7) Man sollte den Leuten lieber vor Ort helfen, dann müssen sie gar nicht weg.
Hilfe vor Ort kann den Schutz vor Verfolgung nicht ersetzen oder sicherstellen. Und es ist auch eine Frage der Aufnahmekapazitäten der Länder in der Region - auch bei bester Unterstützung stellen 1,5 Millionen Flüchtlinge, die etwa in Pakistan während des Afghanistankrieges beherbergt wurden, eine enorme Herausforderung für jeden Staat dar. Leider ist Österreich auch bei den Ausgaben für die Entwicklungszusammenarbeit europäisches Schlusslicht!

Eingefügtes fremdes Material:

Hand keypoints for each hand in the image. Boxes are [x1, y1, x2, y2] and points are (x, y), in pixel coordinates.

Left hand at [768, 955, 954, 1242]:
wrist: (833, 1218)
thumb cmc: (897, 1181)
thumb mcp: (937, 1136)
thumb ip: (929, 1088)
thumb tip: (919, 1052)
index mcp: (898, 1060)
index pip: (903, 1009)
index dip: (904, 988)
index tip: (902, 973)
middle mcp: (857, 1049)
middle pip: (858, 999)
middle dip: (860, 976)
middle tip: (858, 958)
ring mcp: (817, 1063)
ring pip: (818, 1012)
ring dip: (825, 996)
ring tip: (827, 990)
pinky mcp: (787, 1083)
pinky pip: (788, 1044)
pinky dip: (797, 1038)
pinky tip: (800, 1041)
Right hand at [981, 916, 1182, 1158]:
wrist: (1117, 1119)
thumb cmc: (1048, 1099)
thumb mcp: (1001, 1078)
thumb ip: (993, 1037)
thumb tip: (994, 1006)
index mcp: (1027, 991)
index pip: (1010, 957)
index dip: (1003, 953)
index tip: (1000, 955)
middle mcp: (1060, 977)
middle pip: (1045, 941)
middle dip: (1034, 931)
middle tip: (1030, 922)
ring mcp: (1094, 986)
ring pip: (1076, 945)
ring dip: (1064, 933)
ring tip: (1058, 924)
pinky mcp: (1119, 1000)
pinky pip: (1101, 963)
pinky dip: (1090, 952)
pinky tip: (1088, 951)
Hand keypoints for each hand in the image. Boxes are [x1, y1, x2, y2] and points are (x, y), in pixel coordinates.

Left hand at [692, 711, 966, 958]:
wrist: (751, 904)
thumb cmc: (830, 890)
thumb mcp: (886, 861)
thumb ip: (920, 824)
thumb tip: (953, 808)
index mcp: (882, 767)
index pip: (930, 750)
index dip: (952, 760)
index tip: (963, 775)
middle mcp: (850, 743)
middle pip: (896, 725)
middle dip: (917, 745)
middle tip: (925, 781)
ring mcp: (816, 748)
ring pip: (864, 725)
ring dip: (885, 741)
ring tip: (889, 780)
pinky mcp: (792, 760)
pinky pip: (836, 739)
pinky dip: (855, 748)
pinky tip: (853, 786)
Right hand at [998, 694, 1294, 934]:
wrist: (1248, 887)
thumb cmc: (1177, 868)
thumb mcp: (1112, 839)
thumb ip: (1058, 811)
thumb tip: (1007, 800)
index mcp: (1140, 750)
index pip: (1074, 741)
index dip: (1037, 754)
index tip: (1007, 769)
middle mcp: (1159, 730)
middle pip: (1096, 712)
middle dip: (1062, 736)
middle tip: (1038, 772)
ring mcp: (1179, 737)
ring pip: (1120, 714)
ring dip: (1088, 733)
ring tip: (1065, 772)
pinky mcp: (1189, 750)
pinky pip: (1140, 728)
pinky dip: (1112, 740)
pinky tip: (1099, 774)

8) Man kann doch in 48 Stunden entscheiden, ob ein Asylantrag berechtigt ist oder nicht.
Im Asylverfahren darf nicht einfach nur nach der allgemeinen Lage im Herkunftsstaat entschieden werden, sondern es müssen ganz individuell die Fluchtgründe geprüft werden. Sonst würden Minderheiten, die verfolgt werden, oder Frauen, die aufgrund ihrer Lebensweise mit schweren Strafen bedroht werden, keinen Schutz finden können. Eine schnelle Entscheidung ist im Interesse aller Beteiligten. Noch wichtiger ist die Qualität. Und die kann ohne tiefer gehende Recherchen nicht gewährleistet werden.
Ein sensibles menschenrechtliches Schutzinstrument wie das Asylrecht darf nicht nur unter guten Voraussetzungen funktionieren, sondern muss auch unter den denkbar schlechtesten Bedingungen seine Aufgabe erfüllen. Es muss also davon ausgegangen werden, dass Beamte irren können und dass traumatisierte Flüchtlinge nicht in der Lage sind, ihre Geschichte auf Knopfdruck zu schildern. Selbst in dieser Situation müssen Verfolgte zu Ihrem Recht auf Schutz kommen.